What caught everyone’s eye, though, was the much anticipated GST, which will come into effect on April 1, 2015. The GST rate is set at six per cent, higher than what most predicted, but basic food items and essential services will be exempted. GST will replace the existing five to 10 per cent Sales Tax and the six per cent Service Tax. The sugar subsidy has also been removed with immediate effect, after fuel subsidies were cut earlier.

Along with the introduction of GST, the personal and corporate income tax rates will be lowered. The personal income tax rate will drop by one-three per cent and the chargeable income level will also be adjusted.
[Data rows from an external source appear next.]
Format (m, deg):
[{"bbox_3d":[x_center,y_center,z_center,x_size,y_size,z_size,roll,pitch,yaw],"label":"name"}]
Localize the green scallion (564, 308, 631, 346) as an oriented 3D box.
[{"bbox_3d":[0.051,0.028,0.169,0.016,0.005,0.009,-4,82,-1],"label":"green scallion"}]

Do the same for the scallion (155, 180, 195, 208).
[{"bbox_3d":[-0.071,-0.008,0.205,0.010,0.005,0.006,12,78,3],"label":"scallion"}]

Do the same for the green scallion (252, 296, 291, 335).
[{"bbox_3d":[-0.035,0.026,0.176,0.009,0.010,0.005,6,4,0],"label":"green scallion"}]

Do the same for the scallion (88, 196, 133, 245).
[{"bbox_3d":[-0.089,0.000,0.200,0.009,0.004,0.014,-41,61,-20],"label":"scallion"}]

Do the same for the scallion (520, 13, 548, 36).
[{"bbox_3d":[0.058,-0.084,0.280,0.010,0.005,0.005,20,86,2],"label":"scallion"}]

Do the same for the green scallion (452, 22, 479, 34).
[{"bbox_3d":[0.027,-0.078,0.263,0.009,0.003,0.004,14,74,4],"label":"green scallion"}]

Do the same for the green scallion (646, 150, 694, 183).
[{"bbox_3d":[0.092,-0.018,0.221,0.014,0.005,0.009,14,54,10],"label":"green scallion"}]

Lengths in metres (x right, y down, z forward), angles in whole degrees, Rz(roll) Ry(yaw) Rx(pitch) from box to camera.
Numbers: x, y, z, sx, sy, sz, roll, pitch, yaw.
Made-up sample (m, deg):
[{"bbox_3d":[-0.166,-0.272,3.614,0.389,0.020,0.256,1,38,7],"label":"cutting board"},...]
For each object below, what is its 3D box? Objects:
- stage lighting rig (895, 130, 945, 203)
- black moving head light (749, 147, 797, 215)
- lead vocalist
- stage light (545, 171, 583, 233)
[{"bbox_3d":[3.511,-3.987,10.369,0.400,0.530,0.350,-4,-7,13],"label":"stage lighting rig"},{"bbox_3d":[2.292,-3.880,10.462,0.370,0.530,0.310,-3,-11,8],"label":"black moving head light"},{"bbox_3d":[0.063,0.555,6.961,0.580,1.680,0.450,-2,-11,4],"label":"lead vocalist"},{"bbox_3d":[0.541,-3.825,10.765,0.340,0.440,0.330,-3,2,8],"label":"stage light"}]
Corporate Income Tax will fall by one per cent to touch 24 per cent. The budget seems to have struck the right chord by identifying the key challenges of fiscal deficit and federal debt.

Thailand Lowers 2013 GDP Forecast to 3.7 Per Cent

Bank of Thailand has moved to lower its forecast for the country’s GDP growth this year to 3.7 per cent from 4.2 per cent, the fourth time it has done so. This is in light of stagnant private consumption, weak exports and lesser stimulus from the public sector. In the Monetary Policy Committee’s meeting, the GDP forecast for 2014 was also slashed from five per cent to 4.8 per cent, with the possibility of a further delay in public infrastructure spending.

Meanwhile, capacity utilisation has been on a downward spiral. The customs data for September showed a seven per cent decline in exports, way below the expectation of 0.5 per cent growth. Imports were down 5.2 per cent compared to the estimates of 3.6 per cent. Given the recent macro statistics coming out of Thailand and the high base effect from 2012, it is almost certain that the GDP growth would trend lower this year.

Elsewhere, Finance Minister Kittiratt Na-Ranong said that he can accept higher-than-desirable interest rates provided that the currency remains near current levels, with the USDTHB trading close to 31.

Markets

The Asian markets continue to underperform those in the US and Europe. Global investors are convinced of US economic strength now, and are allocating capital there. Increasingly, data from Europe has led investors to believe that European recovery, while in its infancy, has legs, and capital flows are also moving towards Europe.

Weak payroll data and pressure on the US economy from the government shutdown has resulted in the Fed tapering expectations now being pushed further down to end March 2014, providing respite to emerging markets. While fixed income and currencies in Asia have recovered well, equity recovery is still a bit shaky. A large part of this equity weakness in the region stems from uncertainties over Chinese growth expectations. Any weakness in Chinese economic data could bring about some correction in Asian equities.